Joseph Walsh was commissioned to create the graceful sculpture Magnus Modus which can now be viewed in the newly opened wing of the National Gallery of Ireland. We asked him some questions.
How did the commission come about?
Magnus Modus was commissioned by the Office of Public Works (OPW) on behalf of the National Gallery of Ireland under the Per Cent for Art Scheme, as a result of winning an OPW-initiated by invitation competition.
What was the inspiration behind Magnus Modus?
The concept was to create a material, man-made form, an object which is realised through influencing factors of circumstance as in nature, which brings a lively element into the space.
This series of work and its form represents a sense, a feeling. From the first sketch, the intention was to create an absolutely serene form, quiet, yet elegant with a lively movement. The final result was different from the intended result on paper.
Each piece of wood has different growing conditions and limits of flexibility, ultimately influencing its final form and appearance. The result is perfectly imperfect, a unique piece.

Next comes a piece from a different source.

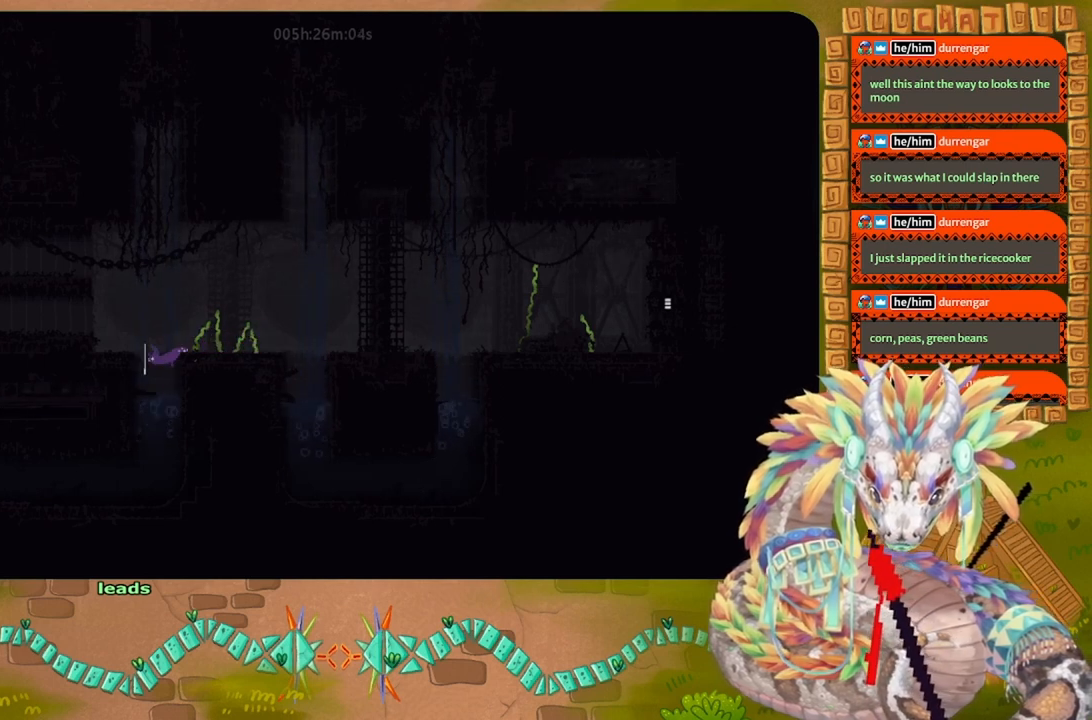
{"keys": ["down"], "events": []}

How closely did you work with the National Gallery and Heneghan Peng architects before creating the piece? What considerations come into play?

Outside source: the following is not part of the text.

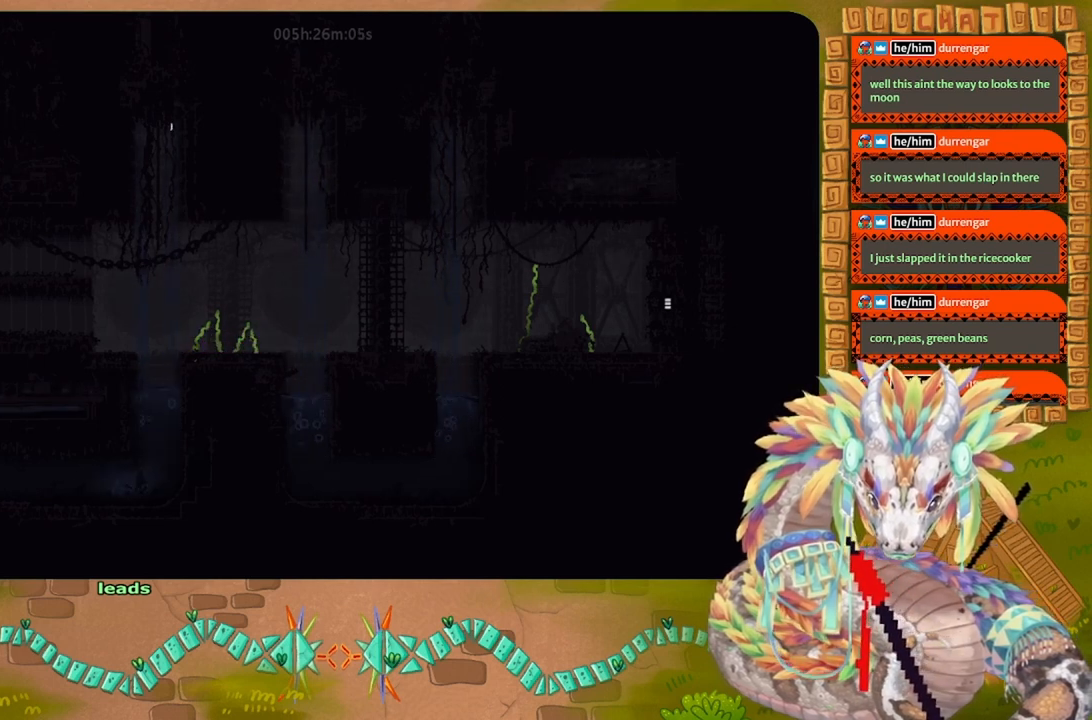
{"keys": ["right"], "events": [[33, "right", "down"], [167, "g", "down"], [333, "g", "up"], [400, "down", "up"]]}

The team of The National Gallery of Ireland was great, they enabled us to really optimise the piece, they passionately followed the progress and their passion inspired us to go further and further.
Heneghan Peng created this amazing space and we are honoured to have been chosen to create the work for it.
What do you hope the public take from seeing Magnus Modus?
The Magnus Modus is a piece that, for me, created a lot of joy. I hope that visitors of the installation experience that same joy when they see it.
What else is in the pipeline for 2017 and beyond?
We are working on some exciting projects, both larger scale sculptures, one more for Dublin actually, and another for India. We are also working on a very exciting exhibition in Japan and many other things!!